**WHAT THE TASK ASKS**.
State the number of lines in the material below that hold "Notwendigkeit", and add nothing to it.

**EXTRACTED MATERIAL**.

/---

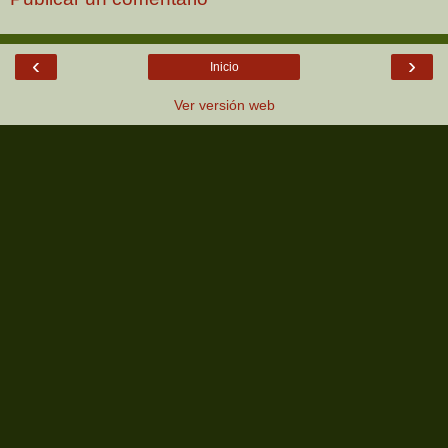
‹
›
Inicio
Ver versión web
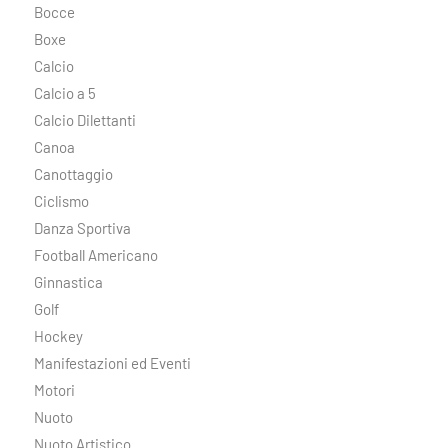
Bocce
Boxe
Calcio
Calcio a 5
Calcio Dilettanti
Canoa
Canottaggio
Ciclismo
Danza Sportiva
Football Americano
Ginnastica
Golf
Hockey
Manifestazioni ed Eventi
Motori
Nuoto
Nuoto Artistico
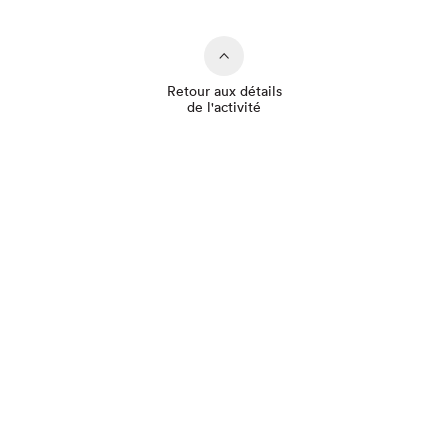
Retour aux détails
de l'activité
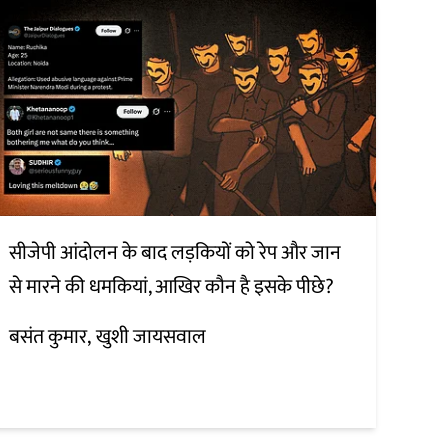
सीजेपी आंदोलन के बाद लड़कियों को रेप और जान
से मारने की धमकियां, आखिर कौन है इसके पीछे?
बसंत कुमार
खुशी जायसवाल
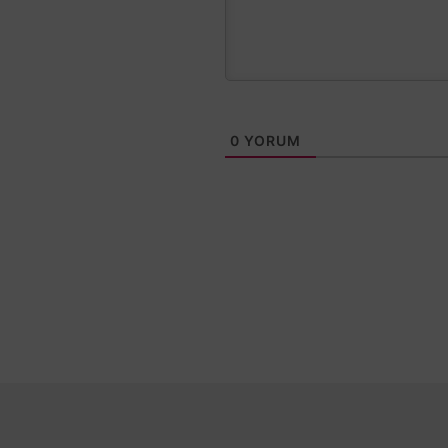
0
YORUM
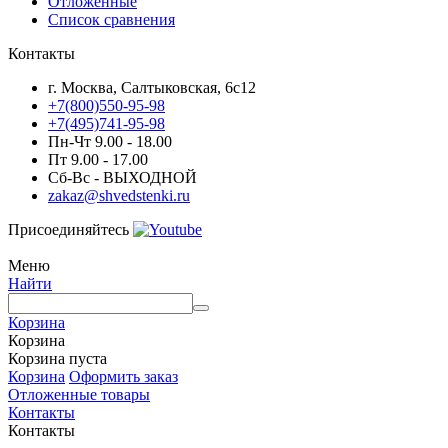
Отложенные
Список сравнения
Контакты
г. Москва, Салтыковская, 6с12
+7(800)550-95-98
+7(495)741-95-98
Пн-Чт 9.00 - 18.00
Пт 9.00 - 17.00
Сб-Вс - ВЫХОДНОЙ
zakaz@shvedstenki.ru
Присоединяйтесь
Меню
Найти
Корзина
Корзина
Корзина пуста
Корзина
Оформить заказ
Отложенные товары
Контакты
Контакты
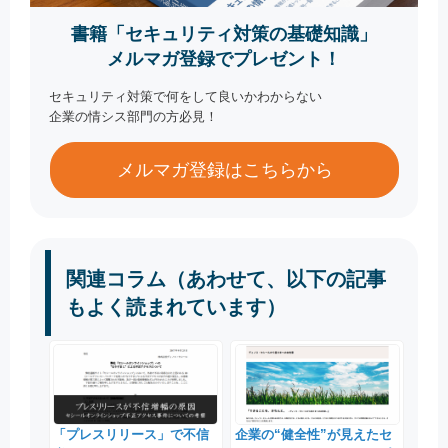
書籍「セキュリティ対策の基礎知識」
メルマガ登録でプレゼント！
セキュリティ対策で何をして良いかわからない
企業の情シス部門の方必見！
メルマガ登録はこちらから
関連コラム（あわせて、以下の記事
もよく読まれています）
「プレスリリース」で不信
企業の“健全性”が見えたセ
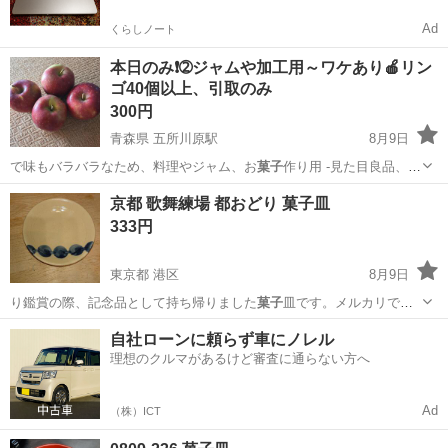
Ad
くらしノート
本日のみ❗➁ジャムや加工用～ワケあり🍎リン
ゴ40個以上、引取のみ
300円
青森県 五所川原駅
8月9日
で味もバラバラなため、料理やジャム、お
菓子
作り用 -見た目良品、
傷、色ムラなど…
青森
五所川原市
五所川原駅
食品
京都 歌舞練場 都おどり 菓子皿
333円
東京都 港区
8月9日
り鑑賞の際、記念品として持ち帰りました
菓子
皿です。メルカリでは
一枚1500～20…
東京
港区
食器
菓子
自社ローンに頼らず車にノレル
理想のクルマがあるけど審査に通らない方へ
Ad
（株）ICT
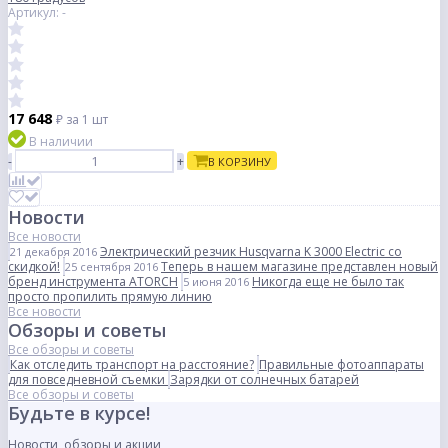
Артикул: -
17 648
₽
за 1 шт
В наличии
-
+
В КОРЗИНУ
Новости
Все новости
Электрический резчик Husqvarna K 3000 Electric со
21 декабря 2016
скидкой!
Теперь в нашем магазине представлен новый
25 сентября 2016
бренд инструмента ATORCH
Никогда еще не было так
5 июня 2016
просто пропилить прямую линию
Все новости
Обзоры и советы
Все обзоры и советы
Как отследить транспорт на расстояние?
Правильные фотоаппараты
для повседневной съемки
Зарядки от солнечных батарей
Все обзоры и советы
Будьте в курсе!
Новости, обзоры и акции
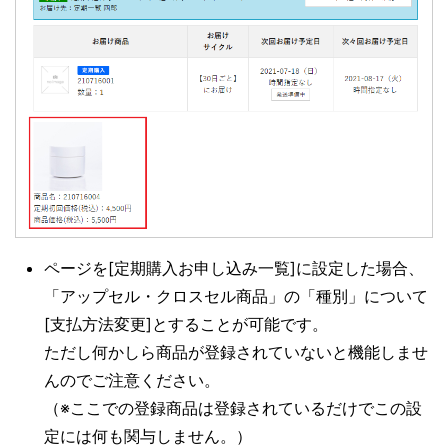
ページを[定期購入お申し込み一覧]に設定した場合、
「アップセル・クロスセル商品」の「種別」について
[支払方法変更]とすることが可能です。
ただし何かしら商品が登録されていないと機能しませ
んのでご注意ください。
（※ここでの登録商品は登録されているだけでこの設
定には何も関与しません。）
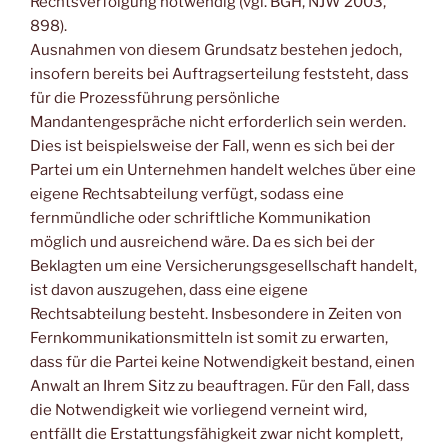
Rechtsverfolgung notwendig (vgl. BGH, NJW 2003,
898).
Ausnahmen von diesem Grundsatz bestehen jedoch,
insofern bereits bei Auftragserteilung feststeht, dass
für die Prozessführung persönliche
Mandantengespräche nicht erforderlich sein werden.
Dies ist beispielsweise der Fall, wenn es sich bei der
Partei um ein Unternehmen handelt welches über eine
eigene Rechtsabteilung verfügt, sodass eine
fernmündliche oder schriftliche Kommunikation
möglich und ausreichend wäre. Da es sich bei der
Beklagten um eine Versicherungsgesellschaft handelt,
ist davon auszugehen, dass eine eigene
Rechtsabteilung besteht. Insbesondere in Zeiten von
Fernkommunikationsmitteln ist somit zu erwarten,
dass für die Partei keine Notwendigkeit bestand, einen
Anwalt an Ihrem Sitz zu beauftragen. Für den Fall, dass
die Notwendigkeit wie vorliegend verneint wird,
entfällt die Erstattungsfähigkeit zwar nicht komplett,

\---

**REPLY**.
2